Experiment M5P During the M5P experiment we submit jobs to the grid which execute the Weka M5P algorithm with different parameter settings. The execution mode is Condor, which means that all jobs are submitted to the Condor pool which are connected to the GRAMs. In this experiment we will have a fixed number of jobs and we will vary the number of machines in the grid. We generate 10 jobs in total by using a list for the option BuildRegressionTree (true/false) and a loop for the option MinNumInstances (from 2 to 10 step 2). These jobs will be submitted to 1 to 6 machines. Figure 3.23 visualizes the results of the M5P experiments. The graph shows the relation of the number of machines in the grid and the runtime of all 10 jobs. As expected, in general the runtime decreases the more machines the grid contains until the number of machines in the grid reaches the number of jobs. The jobs are distributed equally to the Condor machines. Table 3.1 shows the maximum number of jobs which one of the machines has to compute (e.g. 10 jobs on 3 machines, so 2 machines take 3 jobs and one takes 4). This explains why there is no decrease in total runtime from 5 to 6 machines.
3.4. Case Study DataMiningGrid
Experiment IBK In the IBK experiment we will submit jobs to the grid which execute the Weka IBK algorithm. We make different experiment series, each on a different kind of machine/pool, which are compared afterwards.
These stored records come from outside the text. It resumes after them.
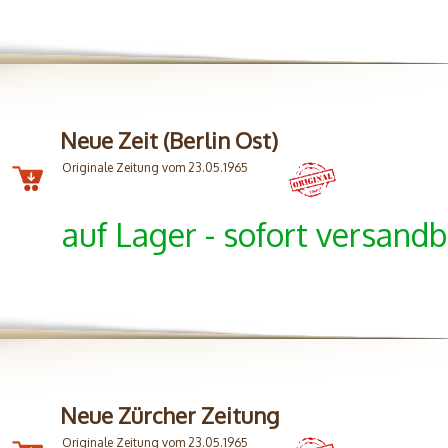
Neue Zeit (Berlin Ost)
Originale Zeitung vom 23.05.1965
auf Lager - sofort versandb
Neue Zürcher Zeitung
Originale Zeitung vom 23.05.1965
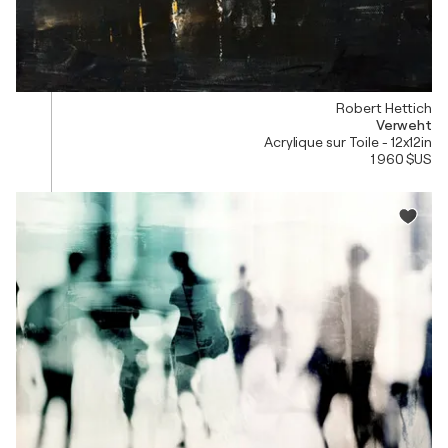
Robert Hettich
Verweht
Acrylique sur Toile - 12x12in
1 960 $US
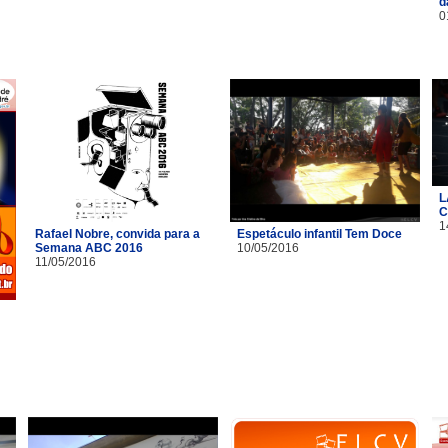
d
0
L
C
1
Rafael Nobre, convida para a
Espetáculo infantil Tem Doce
Semana ABC 2016
10/05/2016
11/05/2016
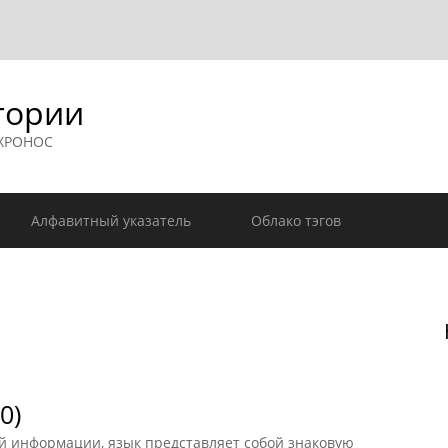
гории
 ХРОНОС
Алфавитный указатель
Облако тэгов
0)
ой информации, язык представляет собой знаковую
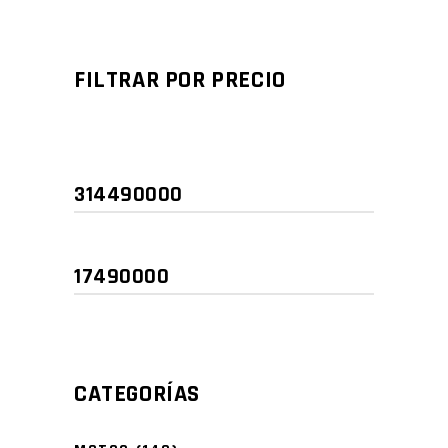
FILTRAR POR PRECIO
Precio
Precio
mínimo
máximo
CATEGORÍAS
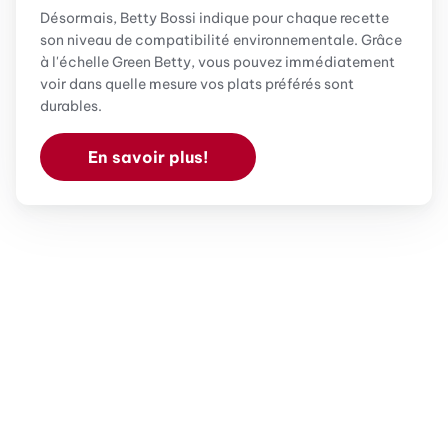
Désormais, Betty Bossi indique pour chaque recette
son niveau de compatibilité environnementale. Grâce
à l'échelle Green Betty, vous pouvez immédiatement
voir dans quelle mesure vos plats préférés sont
durables.
En savoir plus!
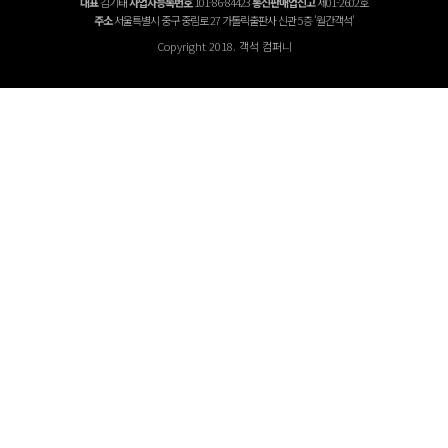
대표
김기태
사업자등록번호
101-86-84423
통신판매업신고
제01-2602호
주소
서울특별시 중구 중림로 27 가톨릭출판사 신관 5층 '월간객석'
Copyright 2018. 객석 컴퍼니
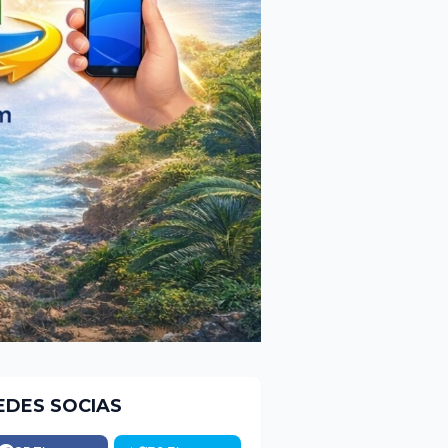
EDES SOCIAS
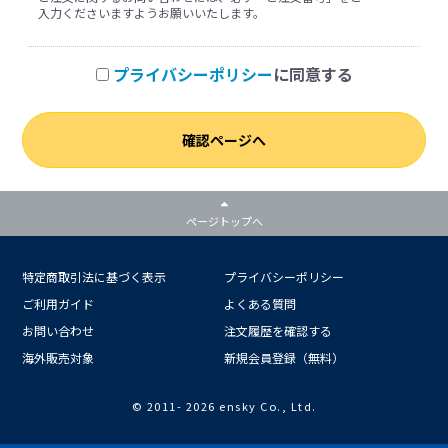
入力くださいますようお願いいたします。
プライバシーポリシー
に同意する
確認ページへ
ページトップへ
特定商取引法に基づく表示
プライバシーポリシー
ご利用ガイド
よくある質問
お問い合わせ
注文履歴を確認する
海外販売対象
新規会員登録（無料）
© 2011-
2026 ensky Co., Ltd.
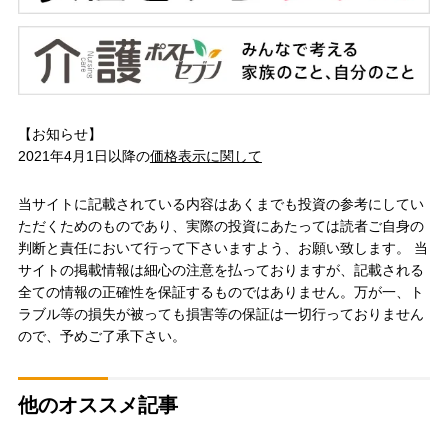
【お知らせ】
2021年4月1日以降の
価格表示に関して
当サイトに記載されている内容はあくまでも投資の参考にしてい
ただくためのものであり、実際の投資にあたっては読者ご自身の
判断と責任において行って下さいますよう、お願い致します。 当
サイトの掲載情報は細心の注意を払っておりますが、記載される
全ての情報の正確性を保証するものではありません。万が一、ト
ラブル等の損失が被っても損害等の保証は一切行っておりません
ので、予めご了承下さい。
他のオススメ記事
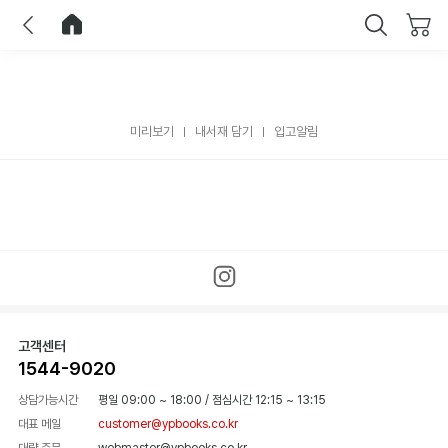
이전
홈으로 이동
닫기
미리보기
내서재 담기
입고알림
고객센터
1544-9020
상담가능시간
평일 09:00 ~ 18:00
/
점심시간 12:15 ~ 13:15
대표 메일
customer@ypbooks.co.kr
대량 주문
webmaster@ypbooks.co.kr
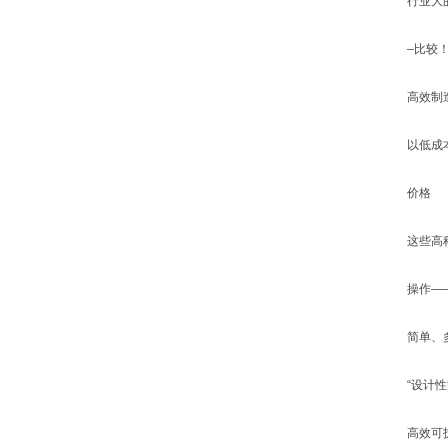
行业大
–比较
高效制
以低成
价格
这些高
操作—
简单、
“设计性
高效可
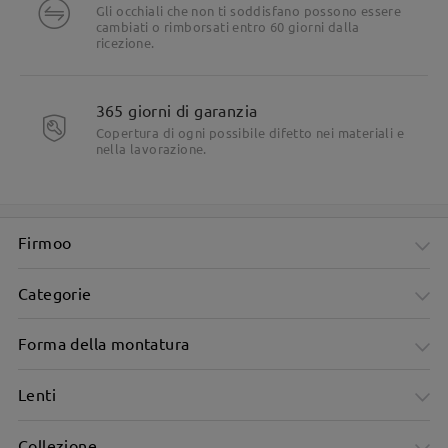
Gli occhiali che non ti soddisfano possono essere
cambiati o rimborsati entro 60 giorni dalla
ricezione.
365 giorni di garanzia
Copertura di ogni possibile difetto nei materiali e
nella lavorazione.
Firmoo
Categorie
Forma della montatura
Lenti
Collezione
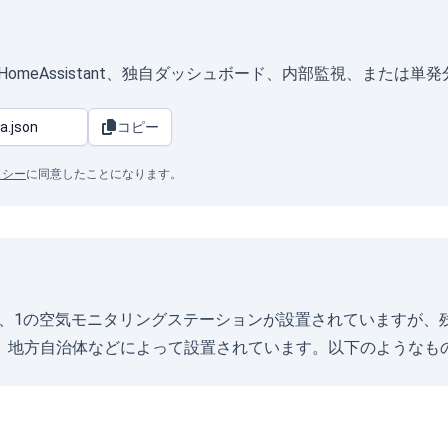
式）は、HomeAssistant、独自ダッシュボード、内部監視、また
コピー
リシー
に同意したことになります。
ク州)には現在、1の空気モニタリングステーションが設置されていま
、地方自治体などによって設置されています。以下のようなもの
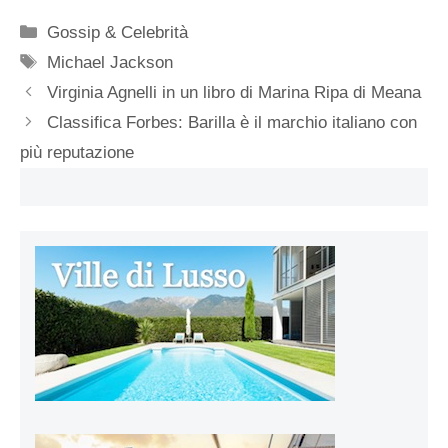
Categorie
Gossip & Celebrità
Tag
Michael Jackson
Virginia Agnelli in un libro di Marina Ripa di Meana
Classifica Forbes: Barilla è il marchio italiano con
più reputazione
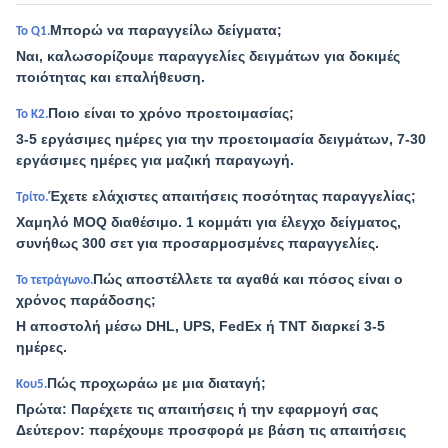
Μπορώ να παραγγείλω δείγματα;
Το Q1.
Ναι, καλωσορίζουμε παραγγελίες δειγμάτων για δοκιμές
ποιότητας και επαλήθευση.
Ποιο είναι το χρόνο προετοιμασίας;
Το Κ2.
3-5 εργάσιμες ημέρες για την προετοιμασία δειγμάτων, 7-30
εργάσιμες ημέρες για μαζική παραγωγή.
Έχετε ελάχιστες απαιτήσεις ποσότητας παραγγελίας;
Τρίτο.
Χαμηλό MOQ διαθέσιμο. 1 κομμάτι για έλεγχο δείγματος,
συνήθως 300 σετ για προσαρμοσμένες παραγγελίες.
Πώς αποστέλλετε τα αγαθά και πόσος είναι ο
Το τετράγωνο.
χρόνος παράδοσης;
Η αποστολή μέσω DHL, UPS, FedEx ή TNT διαρκεί 3-5
ημέρες.
Πώς προχωράω με μια διαταγή;
Κου5.
Πρώτα: Παρέχετε τις απαιτήσεις ή την εφαρμογή σας
Δεύτερον: παρέχουμε προσφορά με βάση τις απαιτήσεις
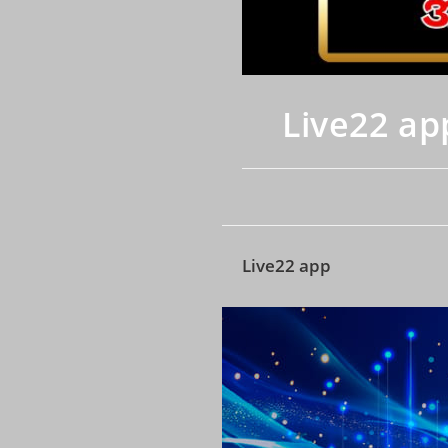
Live22 ap
Live22 app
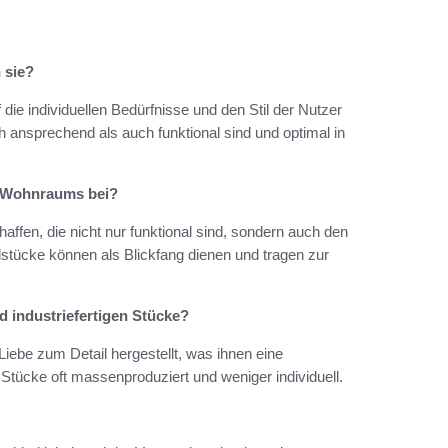
 sie?
die individuellen Bedürfnisse und den Stil der Nutzer
h ansprechend als auch funktional sind und optimal in
s Wohnraums bei?
affen, die nicht nur funktional sind, sondern auch den
stücke können als Blickfang dienen und tragen zur
 industriefertigen Stücke?
Liebe zum Detail hergestellt, was ihnen eine
e Stücke oft massenproduziert und weniger individuell.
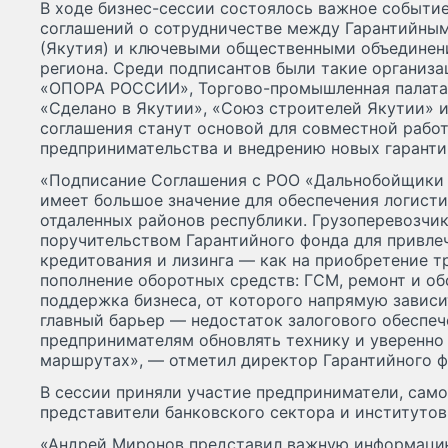
В ходе бизнес-сессии состоялось важное событи
соглашений о сотрудничестве между Гарантийны
(Якутия) и ключевыми общественными объедине
региона. Среди подписантов были такие организа
«ОПОРА РОССИИ», Торгово-промышленная палата 
«Сделано в Якутии», «Союз строителей Якутии» 
соглашения станут основой для совместной рабо
предпринимательства и внедрению новых гаранти
«Подписание Соглашения с РОО «Дальнобойщики 
имеет большое значение для обеспечения логисти
отдаленных районов республики. Грузоперевозчик
поручительством Гарантийного фонда для привле
кредитования и лизинга — как на приобретение тр
пополнение оборотных средств: ГСМ, ремонт и о
поддержка бизнеса, от которого напрямую зависи
главный барьер — недостаток залогового обеспе
предпринимателям обновлять технику и уверенно
маршрутах», — отметил директор Гарантийного ф
В сессии приняли участие предприниматели, само
представители банковского сектора и институто
«Андрей Миронов представил важную информацию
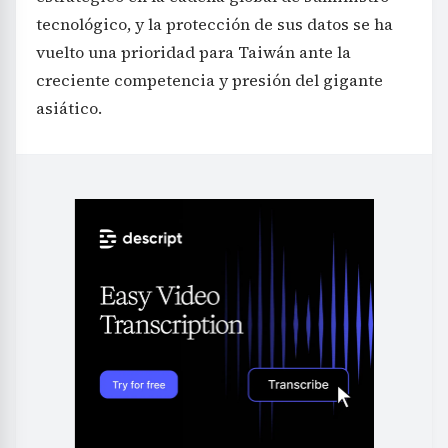
tecnológico, y la protección de sus datos se ha
vuelto una prioridad para Taiwán ante la
creciente competencia y presión del gigante
asiático.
The jobs are generated by varying the parameter k (from 1 to maximum 16) so that we have up to 16 jobs in total. These jobs will run a) in fork mode on the Globus machine, b) on a single machine inside the Condor pool and c) on the whole grid (which consists of 6 Condor machines). In each experiment series we have a fixed number of machines and we will vary the number of jobs. The result (Figure 3.24) is as expected. At a) and b) the jobs are all executed on a single machine, the fork execution on the Globus machine has worse performance than the Condor machine. The runtime increases linear, but the Condor execution seems to be faster. This looks confusing, because the submission from the Globus machine to Condor should take some time so that the Condor execution should definitely take longer. The reason for this result is that the Globus machine has older hardware. When executing the jobs c) on 6 Condor machines, the runtime also increases linear, but in comparison to the Condor execution on a single machine the runtime decreases by a factor about 6.
Figure 3.24.: IBK results (from [142]).